The partnership between Eluvio and Imagn Images originated at SEICon (Sports, Entertainment & Innovation Conference) last summer. There, Eluvio won a technology innovation competition that was, in part, judged by a USA Today journalist. Its winning entry showcased the potential of AI in photography workflows, particularly for captioning and metadata extraction.
A collaborative effort was born and targeted the POC at the Super Bowl. In an intense, three-week process, Eluvio trained the model by uploading to it tens of thousands of captions from Imagn’s NFL archives. That helped teach the Fabric about football gameplay and the terminology common in Imagn’s captions. On game day, pairing that AI knowledge with the team rosters helped establish accuracy, speed, and style.
Both sides are pleased with the project but note that there’s still plenty of work to be done.
“The efficiency and speed of the workflow is first and foremost,” says Odle. “We recognize there’s more investment in time required to be able to be at the accuracy and the speed required across every sport. Every sport has its own unique challenges. There’s a lot of work to do there, and we appreciate that. The accuracy issue is what everyone in this space has to worry about and is a part of the solution. We have hopes that that’s an outcome of this process.

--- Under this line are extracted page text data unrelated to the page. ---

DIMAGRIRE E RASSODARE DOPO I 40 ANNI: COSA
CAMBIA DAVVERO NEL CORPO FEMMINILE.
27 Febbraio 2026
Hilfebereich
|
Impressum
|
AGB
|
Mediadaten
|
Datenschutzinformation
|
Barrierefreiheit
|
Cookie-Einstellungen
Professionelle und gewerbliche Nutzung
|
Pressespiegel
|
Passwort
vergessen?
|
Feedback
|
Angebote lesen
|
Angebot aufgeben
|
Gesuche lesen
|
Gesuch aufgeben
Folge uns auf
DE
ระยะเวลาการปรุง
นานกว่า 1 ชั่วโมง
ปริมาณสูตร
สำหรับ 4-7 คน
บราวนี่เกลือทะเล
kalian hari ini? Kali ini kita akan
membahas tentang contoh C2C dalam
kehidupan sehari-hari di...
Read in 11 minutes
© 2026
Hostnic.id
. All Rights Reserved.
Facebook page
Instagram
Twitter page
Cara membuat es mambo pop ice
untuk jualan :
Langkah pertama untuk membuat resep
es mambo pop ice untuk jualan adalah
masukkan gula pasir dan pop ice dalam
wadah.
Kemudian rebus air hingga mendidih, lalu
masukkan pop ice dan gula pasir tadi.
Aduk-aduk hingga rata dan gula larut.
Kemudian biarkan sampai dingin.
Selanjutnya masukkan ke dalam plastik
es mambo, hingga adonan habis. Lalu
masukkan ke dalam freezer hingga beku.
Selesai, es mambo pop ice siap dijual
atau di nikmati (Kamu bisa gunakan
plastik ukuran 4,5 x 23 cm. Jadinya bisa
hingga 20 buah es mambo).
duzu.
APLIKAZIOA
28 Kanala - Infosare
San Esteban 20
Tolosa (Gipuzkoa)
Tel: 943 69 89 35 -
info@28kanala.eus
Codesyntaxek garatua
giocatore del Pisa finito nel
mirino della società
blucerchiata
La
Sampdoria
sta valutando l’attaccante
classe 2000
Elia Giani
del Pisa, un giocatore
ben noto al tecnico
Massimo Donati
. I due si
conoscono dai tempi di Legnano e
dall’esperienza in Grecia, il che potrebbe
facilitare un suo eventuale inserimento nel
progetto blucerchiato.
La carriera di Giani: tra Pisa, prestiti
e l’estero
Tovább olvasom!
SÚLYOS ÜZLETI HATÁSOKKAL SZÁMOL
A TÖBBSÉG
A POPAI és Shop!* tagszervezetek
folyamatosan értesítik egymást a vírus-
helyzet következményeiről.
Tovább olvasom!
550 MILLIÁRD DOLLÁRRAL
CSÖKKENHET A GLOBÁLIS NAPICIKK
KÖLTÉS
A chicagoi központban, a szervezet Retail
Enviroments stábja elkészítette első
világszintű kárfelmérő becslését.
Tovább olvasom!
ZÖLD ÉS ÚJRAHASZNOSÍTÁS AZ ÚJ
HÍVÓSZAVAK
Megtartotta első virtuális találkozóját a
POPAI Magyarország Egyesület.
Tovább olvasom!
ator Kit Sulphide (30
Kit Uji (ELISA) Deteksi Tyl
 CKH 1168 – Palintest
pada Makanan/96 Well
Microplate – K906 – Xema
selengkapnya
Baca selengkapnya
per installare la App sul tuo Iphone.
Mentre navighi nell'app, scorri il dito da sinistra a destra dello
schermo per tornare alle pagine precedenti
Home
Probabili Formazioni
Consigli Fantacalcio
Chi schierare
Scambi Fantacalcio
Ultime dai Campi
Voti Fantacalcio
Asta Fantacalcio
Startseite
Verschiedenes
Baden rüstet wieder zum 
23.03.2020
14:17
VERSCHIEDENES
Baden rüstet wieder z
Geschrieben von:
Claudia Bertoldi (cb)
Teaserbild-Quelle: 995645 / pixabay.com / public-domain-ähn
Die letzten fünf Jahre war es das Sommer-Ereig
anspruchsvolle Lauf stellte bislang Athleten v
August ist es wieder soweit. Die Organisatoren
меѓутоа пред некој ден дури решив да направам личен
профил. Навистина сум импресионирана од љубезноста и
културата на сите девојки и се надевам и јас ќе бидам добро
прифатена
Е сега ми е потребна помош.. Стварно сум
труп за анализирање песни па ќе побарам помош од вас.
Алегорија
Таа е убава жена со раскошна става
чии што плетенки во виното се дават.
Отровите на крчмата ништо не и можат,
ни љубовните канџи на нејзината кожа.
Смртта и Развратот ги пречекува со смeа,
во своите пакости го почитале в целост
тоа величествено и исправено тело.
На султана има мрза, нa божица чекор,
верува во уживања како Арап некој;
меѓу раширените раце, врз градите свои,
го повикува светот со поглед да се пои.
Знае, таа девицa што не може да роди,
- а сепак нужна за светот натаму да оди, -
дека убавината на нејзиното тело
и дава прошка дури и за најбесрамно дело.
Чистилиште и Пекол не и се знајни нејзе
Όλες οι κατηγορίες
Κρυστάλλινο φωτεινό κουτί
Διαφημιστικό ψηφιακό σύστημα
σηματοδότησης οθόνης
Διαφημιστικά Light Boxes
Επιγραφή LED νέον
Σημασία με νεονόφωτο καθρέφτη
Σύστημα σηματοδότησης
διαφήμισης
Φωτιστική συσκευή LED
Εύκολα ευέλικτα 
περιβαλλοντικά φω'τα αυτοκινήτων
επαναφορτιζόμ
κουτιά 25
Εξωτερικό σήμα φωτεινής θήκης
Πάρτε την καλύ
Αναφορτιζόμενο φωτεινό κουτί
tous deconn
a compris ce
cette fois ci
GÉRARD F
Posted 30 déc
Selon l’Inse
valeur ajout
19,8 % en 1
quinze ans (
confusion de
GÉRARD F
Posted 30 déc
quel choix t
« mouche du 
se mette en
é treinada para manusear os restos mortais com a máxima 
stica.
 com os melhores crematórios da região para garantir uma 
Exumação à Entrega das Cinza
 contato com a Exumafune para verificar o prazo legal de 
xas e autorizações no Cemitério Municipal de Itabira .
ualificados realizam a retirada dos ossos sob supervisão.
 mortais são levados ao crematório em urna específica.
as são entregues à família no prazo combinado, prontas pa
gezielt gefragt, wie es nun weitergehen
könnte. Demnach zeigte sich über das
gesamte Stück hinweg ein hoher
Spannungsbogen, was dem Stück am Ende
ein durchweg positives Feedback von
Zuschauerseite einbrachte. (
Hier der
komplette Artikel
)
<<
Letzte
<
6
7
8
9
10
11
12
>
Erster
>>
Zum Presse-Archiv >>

“Also,” he continues, “we think, in and of itself, this data – these millions of images with this highly refined metadata associated with it — has its own unique IP and its own unique value. The extent to which we can help others who have similar challenges on workflow efficiencies — or if we can help with discovery of images or accuracy of images – those are things that we’d like to see if we can’t use in a commercial sense to help others who may have the same challenges.”
Additionally, Eluvio is able to provide authenticity to Imagn Images and its clients. Eluvio’s Fabric can encrypt, watermark, authorize access, and provide verifiable proof to a photo through blockchain technology.
“The Fabric uniquely hosts the content IP: the images, the metadata, even the ground truth with the security context of the tenant,” Munson points out. “The tenant is the owner, and Imagn, as the tenant, can literally secure their IP and secure the data that goes into their models. That is not true in other AI pipelines.”